What Everybody Knows

Everybody knows that the dice are loaded
Everybody rolls with their fingers crossed
Everybody knows that the war is over
Everybody knows the good guys lost
Everybody knows the fight was fixed
The poor stay poor, the rich get rich
Thats how it goes
Everybody knows (Leonard Cohen)

Just because everybody knows something does not mean it is not interesting. The first paragraph in a paper can usefully be a collection of such interesting commonplaces and it is precisely their commonplace nature that, perhaps, leads us to devalue them in our writing. You don't have be a Zen monk, however, to know the importance of precision in ordinary things. The exercise I want to talk about this morning is intended to develop this precision, this ability to articulate the commonplace. Remember that "articulate", really just means to join together.

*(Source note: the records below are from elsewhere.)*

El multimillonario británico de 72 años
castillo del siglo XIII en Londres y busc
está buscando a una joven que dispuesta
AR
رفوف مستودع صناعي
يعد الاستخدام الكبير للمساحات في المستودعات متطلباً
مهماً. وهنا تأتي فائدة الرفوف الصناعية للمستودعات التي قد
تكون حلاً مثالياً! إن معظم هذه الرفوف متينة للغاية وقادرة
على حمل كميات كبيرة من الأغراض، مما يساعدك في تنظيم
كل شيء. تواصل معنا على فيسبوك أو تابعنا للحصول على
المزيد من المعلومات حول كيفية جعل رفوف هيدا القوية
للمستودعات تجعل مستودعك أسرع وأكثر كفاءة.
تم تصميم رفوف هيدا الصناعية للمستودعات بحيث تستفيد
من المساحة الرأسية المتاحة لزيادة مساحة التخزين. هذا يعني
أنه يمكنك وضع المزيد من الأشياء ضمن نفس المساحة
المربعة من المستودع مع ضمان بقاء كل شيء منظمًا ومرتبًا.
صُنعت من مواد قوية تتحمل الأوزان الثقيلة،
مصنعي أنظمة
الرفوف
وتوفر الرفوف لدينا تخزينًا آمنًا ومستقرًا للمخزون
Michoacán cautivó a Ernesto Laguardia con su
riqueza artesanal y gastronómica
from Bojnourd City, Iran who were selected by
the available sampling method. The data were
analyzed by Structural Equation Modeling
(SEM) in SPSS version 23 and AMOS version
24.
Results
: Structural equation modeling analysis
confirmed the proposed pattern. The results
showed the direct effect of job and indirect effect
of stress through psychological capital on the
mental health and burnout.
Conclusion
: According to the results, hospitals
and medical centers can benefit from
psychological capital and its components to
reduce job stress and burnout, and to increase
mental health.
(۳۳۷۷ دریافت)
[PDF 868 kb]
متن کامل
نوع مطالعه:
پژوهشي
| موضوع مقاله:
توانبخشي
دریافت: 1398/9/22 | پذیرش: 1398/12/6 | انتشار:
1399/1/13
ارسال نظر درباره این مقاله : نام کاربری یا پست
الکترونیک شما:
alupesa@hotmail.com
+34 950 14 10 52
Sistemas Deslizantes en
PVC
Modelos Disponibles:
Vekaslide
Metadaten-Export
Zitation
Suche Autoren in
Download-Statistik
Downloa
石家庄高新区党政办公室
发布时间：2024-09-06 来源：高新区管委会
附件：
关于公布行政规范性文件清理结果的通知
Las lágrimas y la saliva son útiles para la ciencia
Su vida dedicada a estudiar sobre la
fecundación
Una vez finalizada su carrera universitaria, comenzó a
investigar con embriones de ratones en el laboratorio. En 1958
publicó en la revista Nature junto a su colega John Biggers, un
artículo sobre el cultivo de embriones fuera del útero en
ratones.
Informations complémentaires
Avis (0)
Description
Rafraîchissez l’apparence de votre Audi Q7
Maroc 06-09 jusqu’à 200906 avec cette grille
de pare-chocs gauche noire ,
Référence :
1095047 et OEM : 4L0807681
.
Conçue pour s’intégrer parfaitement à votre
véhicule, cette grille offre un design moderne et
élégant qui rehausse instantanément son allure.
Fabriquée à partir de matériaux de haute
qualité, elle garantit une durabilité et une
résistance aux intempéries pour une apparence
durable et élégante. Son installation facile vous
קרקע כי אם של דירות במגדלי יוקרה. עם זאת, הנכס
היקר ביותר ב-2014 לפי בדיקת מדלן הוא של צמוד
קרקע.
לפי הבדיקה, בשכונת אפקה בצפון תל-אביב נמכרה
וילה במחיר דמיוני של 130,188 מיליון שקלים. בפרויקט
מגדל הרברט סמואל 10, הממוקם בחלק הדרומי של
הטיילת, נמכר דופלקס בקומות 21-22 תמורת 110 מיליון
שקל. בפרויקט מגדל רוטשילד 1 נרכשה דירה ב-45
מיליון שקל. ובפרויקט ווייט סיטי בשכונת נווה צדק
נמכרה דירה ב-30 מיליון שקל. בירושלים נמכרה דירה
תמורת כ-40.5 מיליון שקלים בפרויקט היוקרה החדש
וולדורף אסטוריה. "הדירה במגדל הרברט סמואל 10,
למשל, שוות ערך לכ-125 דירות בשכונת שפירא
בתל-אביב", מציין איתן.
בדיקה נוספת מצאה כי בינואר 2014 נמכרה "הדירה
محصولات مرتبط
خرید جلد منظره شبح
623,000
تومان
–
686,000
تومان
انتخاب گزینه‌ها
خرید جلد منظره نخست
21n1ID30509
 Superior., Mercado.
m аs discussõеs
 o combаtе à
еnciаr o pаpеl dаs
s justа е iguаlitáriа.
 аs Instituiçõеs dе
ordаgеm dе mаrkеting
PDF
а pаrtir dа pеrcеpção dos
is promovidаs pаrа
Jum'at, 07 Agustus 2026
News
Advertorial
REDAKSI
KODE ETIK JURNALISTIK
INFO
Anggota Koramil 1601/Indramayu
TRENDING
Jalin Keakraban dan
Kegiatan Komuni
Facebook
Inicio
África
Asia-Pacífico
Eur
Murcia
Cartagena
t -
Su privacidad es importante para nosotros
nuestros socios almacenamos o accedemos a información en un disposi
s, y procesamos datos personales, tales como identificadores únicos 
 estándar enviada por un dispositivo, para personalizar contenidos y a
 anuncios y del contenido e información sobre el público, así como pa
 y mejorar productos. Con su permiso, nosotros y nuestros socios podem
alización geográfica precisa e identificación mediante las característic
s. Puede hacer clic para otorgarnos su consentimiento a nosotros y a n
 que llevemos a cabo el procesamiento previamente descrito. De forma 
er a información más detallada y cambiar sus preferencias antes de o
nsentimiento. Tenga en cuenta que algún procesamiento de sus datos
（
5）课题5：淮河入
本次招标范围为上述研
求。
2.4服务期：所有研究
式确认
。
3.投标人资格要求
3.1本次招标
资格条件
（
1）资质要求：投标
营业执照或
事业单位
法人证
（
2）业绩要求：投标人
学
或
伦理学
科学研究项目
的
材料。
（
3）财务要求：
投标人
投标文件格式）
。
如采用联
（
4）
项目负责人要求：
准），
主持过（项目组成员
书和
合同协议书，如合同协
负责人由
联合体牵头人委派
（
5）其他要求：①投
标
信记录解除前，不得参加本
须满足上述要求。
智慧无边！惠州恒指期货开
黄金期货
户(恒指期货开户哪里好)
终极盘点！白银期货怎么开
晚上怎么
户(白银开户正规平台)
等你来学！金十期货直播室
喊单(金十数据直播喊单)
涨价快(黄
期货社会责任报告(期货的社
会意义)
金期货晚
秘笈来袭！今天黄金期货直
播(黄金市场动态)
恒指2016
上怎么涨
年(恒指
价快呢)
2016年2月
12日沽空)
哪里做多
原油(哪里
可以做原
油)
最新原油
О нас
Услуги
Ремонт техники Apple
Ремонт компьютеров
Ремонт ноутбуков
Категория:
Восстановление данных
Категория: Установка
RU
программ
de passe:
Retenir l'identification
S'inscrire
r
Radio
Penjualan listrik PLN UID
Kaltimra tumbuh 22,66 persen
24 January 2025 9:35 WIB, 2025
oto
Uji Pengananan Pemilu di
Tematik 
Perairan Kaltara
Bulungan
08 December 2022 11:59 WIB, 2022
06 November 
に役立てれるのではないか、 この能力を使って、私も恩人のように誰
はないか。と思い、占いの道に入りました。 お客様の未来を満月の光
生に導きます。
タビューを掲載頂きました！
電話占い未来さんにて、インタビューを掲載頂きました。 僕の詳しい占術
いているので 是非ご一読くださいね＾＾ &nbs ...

The instructions for this exercise are simple: Write a sentence that everyone knows is true. But what does it really mean to "write a sentence"? And are there not way too many things to choose from (doesn't everybody know quite a lot)? Well, begin with the topic of a paper you're working on or, at least, some corner of your field that currently interests you. Now, what does everybody know about your subject, specialist and non-specialist alike? Remember that it has to be something that you—an expert on the subject—also believe. You're not writing down what everybody thinks. You're writing down what they know.

Since you're writing down an item of knowledge it will not do to simply jot down keywords. You'll need to assert something, i.e., you'll need to write a sentence. Let sentences come into your head and then write them down. Let them be very simple sentences. Spend about four minutes writing down a whole list of sentences, then pick one of them to rewrite.

This rewriting is important. Put the sentence at the top of a blank page. Now, write the sentence again exactly as you wrote it the first time. Is there anything in the way it is written that feels "wrong" or imprecise? Don't fix it by editing; instead, start a new line and write the sentence again. If you can write it less wrongly that's great, but if you can't think of a way of doing it differently just do it again and notice what happens when you get to the part that didn't seem to work. Keep doing it for four minutes. Then take a break. You can then do it again, do exercise number 2 (which I'll explain tomorrow), or move on to other things. You can also decide to spend 15 minutes elaborating the sentence in a paragraph.

Remember not to strain at this. Pick a claim that you (and everybody else) knows very well and use words that you know the full meaning of. You are training your sense of the sentence, your sensitivity for meaning, the ordinary motion of your prose.